Verto states that, without Agoa, South African exports such as wine, citrus and nuts could face tariffs of between 3% and 15%, or higher, which would significantly erode the competitiveness of South African products in the US market.

South African exports are also facing rising tariff and trade barriers in other key markets, which require constant negotiation and diversification strategies. For example, increased self-reliance in China with macadamia production means that South Africa must innovate and focus on high-quality processed kernel exports rather than raw in-shell products.

Verto adds that many international markets are requiring higher levels of verification for food safety and origin, particularly for meat; therefore, South Africa’s lack of a fully implemented national traceability system is a non-tariff barrier.

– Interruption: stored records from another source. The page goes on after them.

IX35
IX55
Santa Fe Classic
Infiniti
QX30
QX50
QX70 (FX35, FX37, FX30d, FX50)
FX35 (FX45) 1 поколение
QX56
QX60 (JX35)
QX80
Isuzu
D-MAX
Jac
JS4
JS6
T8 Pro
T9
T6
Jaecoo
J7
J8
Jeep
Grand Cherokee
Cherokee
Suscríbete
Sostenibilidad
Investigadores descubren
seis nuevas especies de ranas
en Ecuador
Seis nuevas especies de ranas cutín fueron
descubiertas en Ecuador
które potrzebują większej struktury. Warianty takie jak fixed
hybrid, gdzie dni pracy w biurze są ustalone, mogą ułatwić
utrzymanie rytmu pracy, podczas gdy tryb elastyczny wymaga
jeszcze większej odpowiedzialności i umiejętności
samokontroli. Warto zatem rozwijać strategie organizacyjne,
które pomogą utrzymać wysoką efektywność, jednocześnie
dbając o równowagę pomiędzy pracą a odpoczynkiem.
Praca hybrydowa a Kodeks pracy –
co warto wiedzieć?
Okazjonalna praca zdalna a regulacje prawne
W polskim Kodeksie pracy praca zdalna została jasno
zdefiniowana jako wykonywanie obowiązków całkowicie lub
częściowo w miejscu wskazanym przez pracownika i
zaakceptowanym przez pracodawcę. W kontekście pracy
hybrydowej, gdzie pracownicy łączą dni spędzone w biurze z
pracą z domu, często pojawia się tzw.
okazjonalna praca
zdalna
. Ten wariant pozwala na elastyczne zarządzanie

Commenting on climate conditions, Verto says South Africa’s agriculture sector should benefit from the predicted La Niña rains in the 2025/26 season but the increasing trend of erratic weather patterns linked to climate change demands massive investment in water-smart farming technologies.

FINANCIAL RESILIENCE

Verto further suggests that agricultural exporters urgently optimise their cross-border payment systems to help safeguard profit margins amid these operational and market pressures.

The firm believes that by addressing the systemic issues in the logistics chain and strategically implementing modern, cost-effective cross-border financial technologies, South African agricultural exporters can lock in profit margins, streamline operations and enhance their standing as reliable global suppliers.

“To remain competitive, exporters must focus not only on efficiency gains on the farm and at the port but also on making their financial processes as frictionless and low-cost as possible, which is why optimising cross-border payments is a key strategic imperative,” Verto says.

The firm explains that the inherent nature of agriculture trade – high volume, time-sensitive and involving volatile prices and exchange rates – makes efficient cross-border payments essential.

With traditional banking channels, South African exporters face issues with high costs, slow settlement times and a lack of transparency.

Verto suggests that exporters opt for non-bank digital payment providers or modern bank solutions that use faster rails for quicker transfers. The firm also recommends that exporters hold foreign currency earnings in digital wallets to pay foreign suppliers or overseas costs to reduce the need for constant and costly rand conversions.

Exporters can also partner with institutions that allow for setting preferred foreign exchange rates for large-volume transactions instead of accepting standard bank rates.

In respect of forward contracts, Verto says exporters can lock in an exchange rate for a future payment date to protect profit margins against a sudden depreciation of the payment currency – or appreciation of the rand.

With option contracts, exporters can buy the right to buy or sell currency at a specific rate, which offers flexibility if exchange rates move favourably.

Verto emphasises that it is now more important than ever for exporters to use blockchain solutions for key export crops. Not only does blockchain help verify sustainability and origin, it also enhances payment security and transparency for linked transactions.

Moreover, Verto urges exporters to partner with payment providers whose systems offer seamless application programming interface integration with existing enterprise resource planning or accounting software. This automates reconciliation, reduces manual error and provides team-time cash flow visibility.